POBREZA PESSOAL E LITÚRGICA

Jesus proclamou a primeira bem-aventurança para os pobres de coração. O Papa Francisco tem insistido na Igreja dos pobres. Os santos são o grande exemplo de pobreza pessoal a ser por nós imitado. Mas não devemos confundir a pobreza pessoal, desapego dos bens terrenos e simplicidade em nossa vida pessoal, com pobreza litúrgica e das coisas devidas a Deus. Os santos, pobres pessoalmente, foram os que mais construíram esplêndidas, belíssimas e ricas igrejas e catedrais e usaram toda a magnificência litúrgica para a glória de Deus.

São João Maria Vianney, o modelo de todos os sacerdotes, exigia tudo de melhor para a sua Igreja, tais como estandartes bordados a prata, ostensórios artísticos de prata dourada, baldaquino de veludo, paramentos de seda, bordados a ouro, etc. E dizia: “Uma batina velha fica muito bem debaixo duma casula bonita” (Francis Trochu, O Cura d’Ars): pobreza pessoal e riqueza litúrgica.

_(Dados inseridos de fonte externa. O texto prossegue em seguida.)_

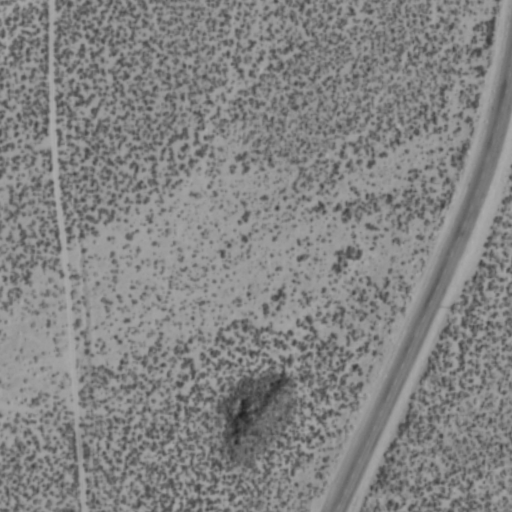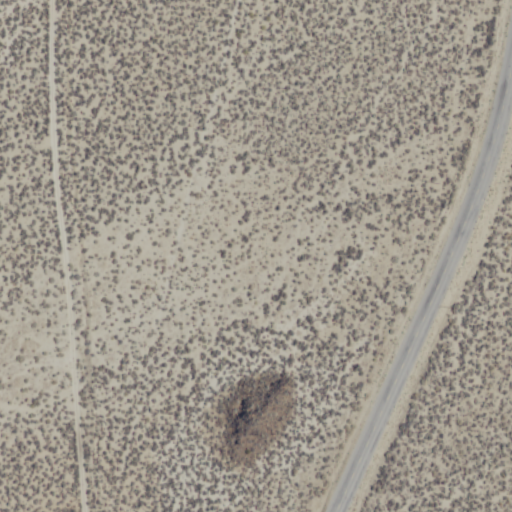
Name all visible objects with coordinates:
road: (71, 256)
road: (433, 291)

Falando sobre a beleza da liturgia e respondendo às “acusações de ‘triunfalismo’, em nome das quais se jogou fora, com excessiva facilidade, muito da antiga solenidade litúrgica”, o então Cardeal Ratzinger explicava: “Não é triunfalismo, de forma alguma, a solenidade do culto com que a Igreja exprime a beleza de Deus, a alegria da fé, a vitória da verdade e da luz sobre o erro e as trevas. A riqueza litúrgica não é riqueza de uma casta sacerdotal; é riqueza de todos, também dos pobres, que, com efeito, a desejam e não se escandalizam absolutamente com ela. Toda a história da piedade popular mostra que mesmo os mais desprovidos sempre estiveram dispostos instintiva e espontaneamente a privar-se até mesmo do necessário a fim de honrar, com a beleza, sem nenhuma avareza, ao seu Senhor e Deus” (A Fé em crise? E.P.U, pág. 97).    Sobre a Música Sacra no atual período pós-conciliar, Ratzinger fazia o seguinte comentário sobre a perda do brilho e o interesse pelo banal: “Uma coisa ficou clara depois das experiências dos últimos anos: a volta do utilitário não fez a liturgia mais aberta, senão mais pobre. A simplicidade necessária não se pode conseguir mediante um empobrecimento” (La Fiesta de la Fe, p. 135). E o mesmo Cardeal Ratzinger insistia: “Liturgia ‘simples’ não significa liturgia mísera ou reles: existe a simplicidade que provém do banal e outra que deriva da riqueza espiritual, cultural e histórica. Também nisso, deixou-se de lado a grande música da Igreja em nome da ‘participação ativa’, mas essa ‘participação’ não pode, talvez, significar também o perceber com o espírito, com os sentidos? Não existe nada de ‘ativo’ no intuir, no perceber, no comover-se? Não há aqui um diminuir o homem, reduzindo-o apenas à expressão oral, exatamente quando sabemos que aquilo que existe em nós de racionalmente consciente e que emerge à superfície é apenas a ponta de um iceberg, com relação ao que é a nossa totalidade? Questionar tudo isso não significa, evidentemente, opor-se ao esforço para fazer cantar todo o povo, opor-se à música ‘utilitária’. Significa opor-se a um exclusivismo (somente tal música), não justificado nem pelo Concílio nem pelas necessidades pastorais” (A Fé em crise?, pág. 96).